O desenvolvimento relativo (Dr) expressa a soma térmica acumulada até um determinado instante t como proporção da soma térmica acumulada durante todo o ciclo da cultura. É calculado dividindose o GD no instante t pelo GD máximo, podendo ser utilizado como variável independente em modelos que descrevem a variação temporal da fitomassa seca ao longo do ciclo da cultura (DOURADO NETO & FANCELLI, 2000).

A fitomassa seca relativa de um órgão ao longo do ciclo da cultura pode ser calculada expressando a fitomassa seca (FS) daquele órgão como proporção da fitomassa seca máxima num dado momento.

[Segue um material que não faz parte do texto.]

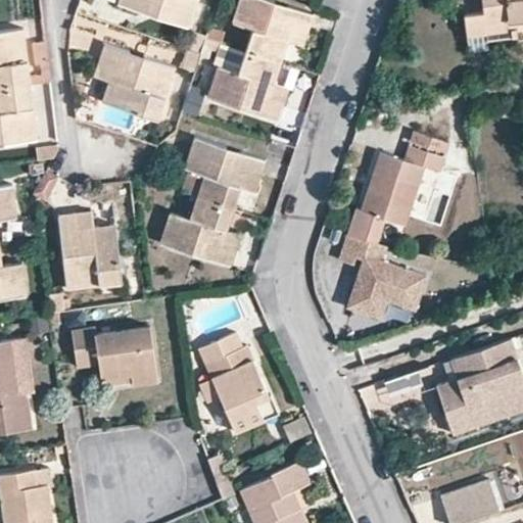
[(116,0),(116,2),(187,26),(195,0),(116,0)]
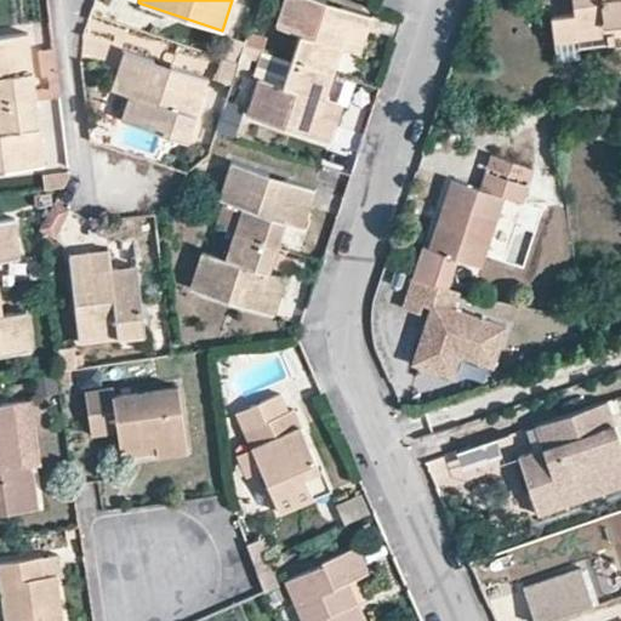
[(320,0),(281,0),(274,24),(297,33),(289,58),(331,73),(341,46),(358,53),(370,17),(320,0)]
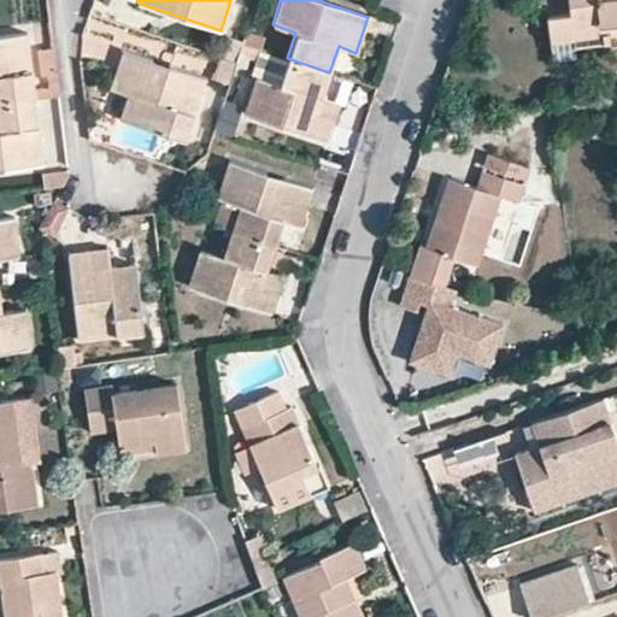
[(547,15),(552,51),(575,48),(576,43),(604,41),(600,22),(616,19),(616,0),(568,0),(569,12),(547,15)]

Se os padrões de variação temporal da fitomassa seca relativa (FSR) em função do Dr em diferentes ambientes são similares, informações sobre esse padrão obtidas num determinado local podem ser úteis para planejar de manejo em outras regiões. A vantagem do uso da fitomassa seca relativa é a de possibilitar comparações e extrapolações com experimentos conduzidos em diferentes locais e épocas. Por exemplo, quando as curvas FSR versus Dr são semelhantes para diferentes doses de N, o planejamento da adubação nitrogenada, com base nessa informação, pode ser feito para cultivos em diferentes solos, independente do teor de N (FANCELLI, 1994).

O presente trabalho tem por objetivo caracterizar o padrão da variação de fitomassa seca de raízes, hastes, folhas e órgãos reprodutivos da cultura de feijão (Phaseolus vulgaris L.) em função do desenvolvimento relativo caracterizado por graus-dia para as doses 0, 60 e 120 kg.ha-1 de nitrogênio.